*** Begin section ***

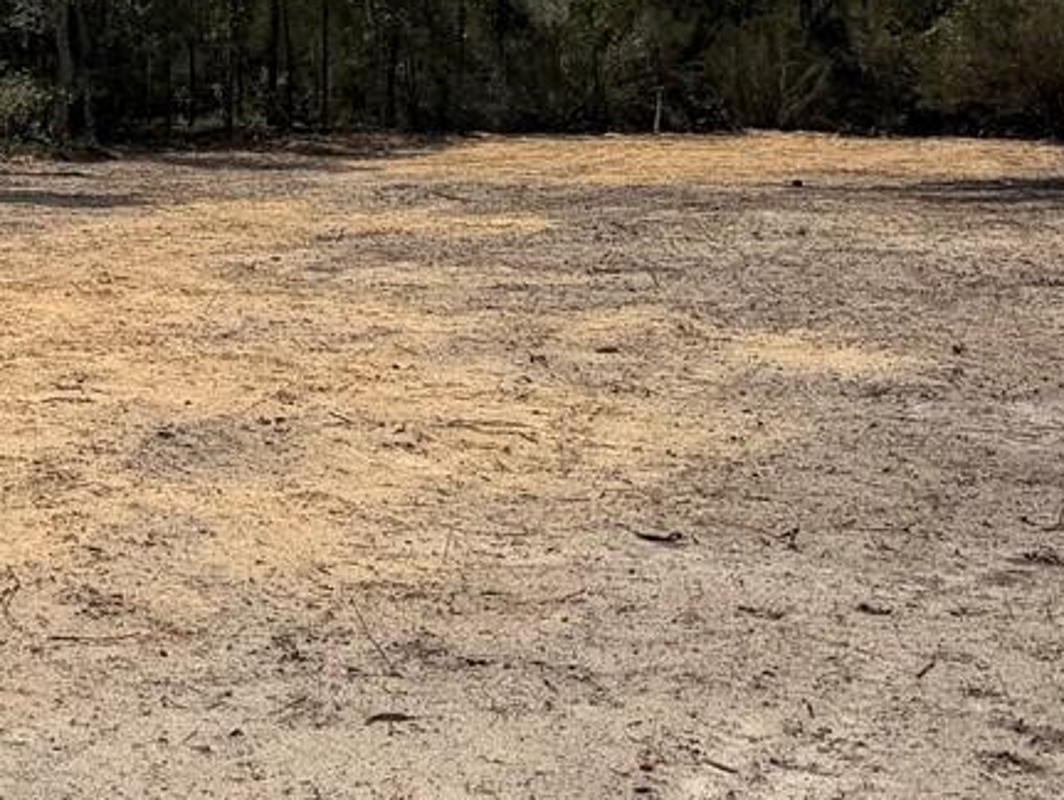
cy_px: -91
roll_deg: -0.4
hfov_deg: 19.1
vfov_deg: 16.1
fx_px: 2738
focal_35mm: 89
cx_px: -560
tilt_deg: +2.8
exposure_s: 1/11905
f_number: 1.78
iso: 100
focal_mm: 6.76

*** End section ***
*** Begin section ***

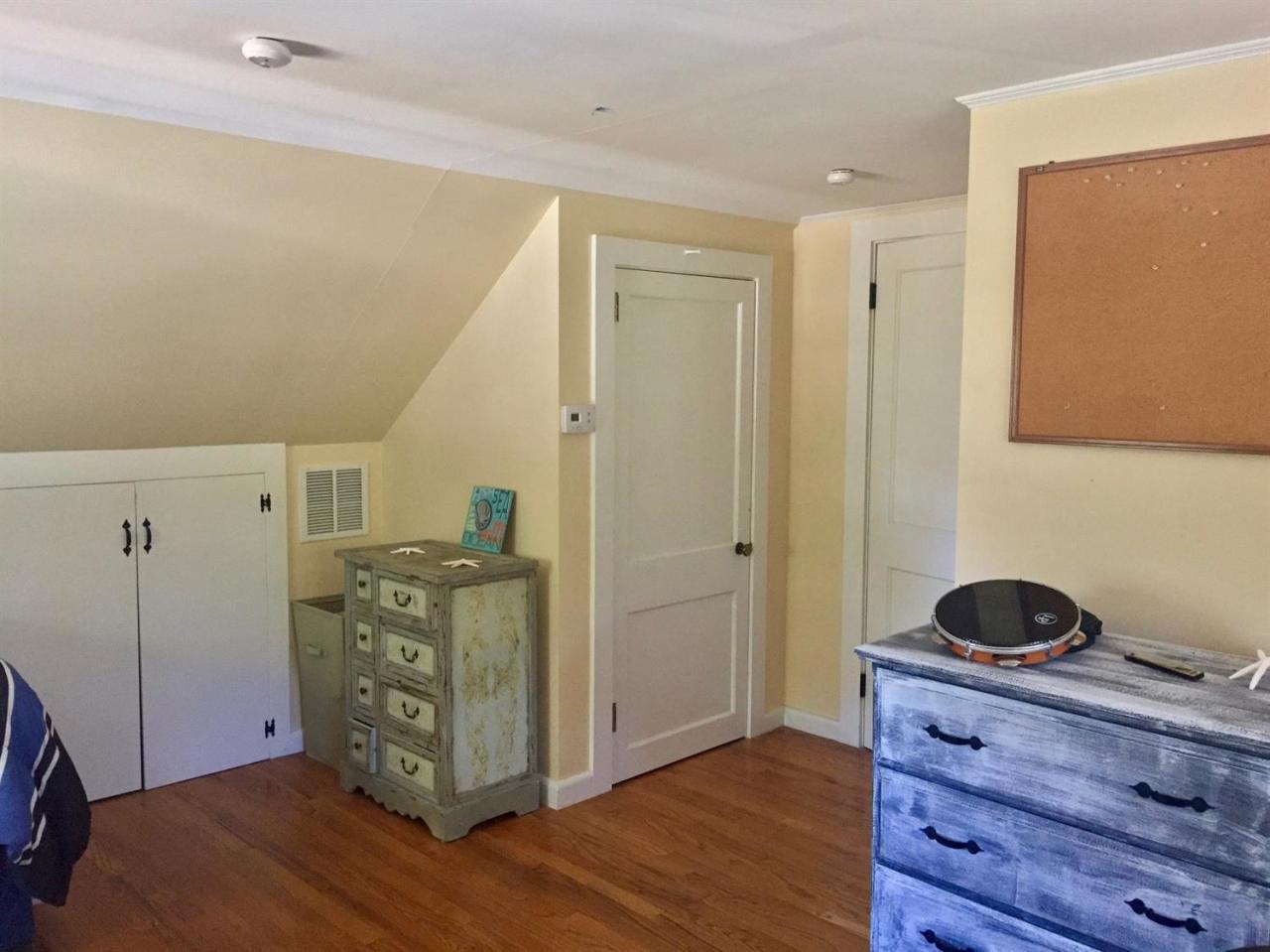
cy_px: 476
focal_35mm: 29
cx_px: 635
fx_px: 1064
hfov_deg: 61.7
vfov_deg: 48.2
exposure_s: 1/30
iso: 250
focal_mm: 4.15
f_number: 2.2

*** End section ***
*** Begin section ***

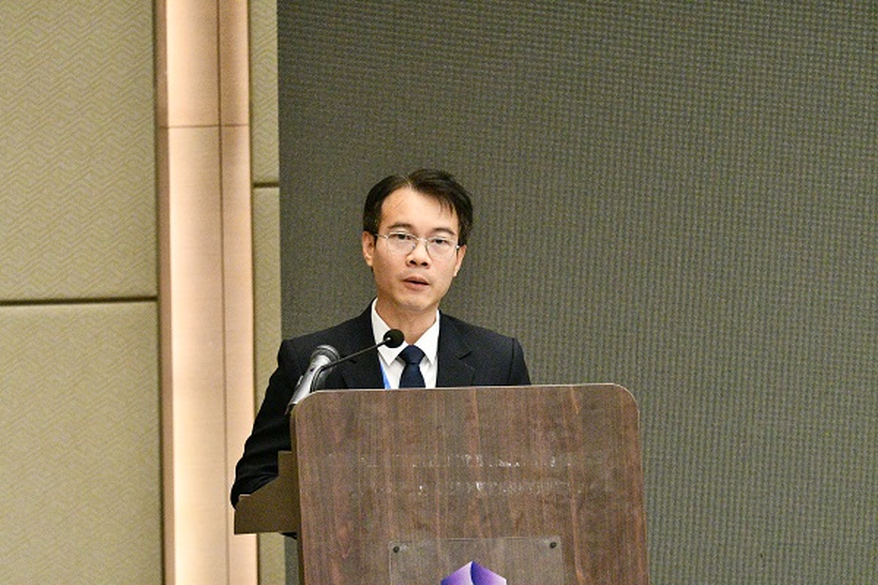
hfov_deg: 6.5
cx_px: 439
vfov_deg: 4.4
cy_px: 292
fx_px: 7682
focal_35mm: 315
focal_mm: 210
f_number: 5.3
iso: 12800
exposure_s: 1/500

*** End section ***

Task objective => Output exactly one stretch of the listing: from the line containing "fx_px: 2738" through the line containing "focal_mm: 6.76", both end lines included.

Reply to the task =>
fx_px: 2738
focal_35mm: 89
cx_px: -560
tilt_deg: +2.8
exposure_s: 1/11905
f_number: 1.78
iso: 100
focal_mm: 6.76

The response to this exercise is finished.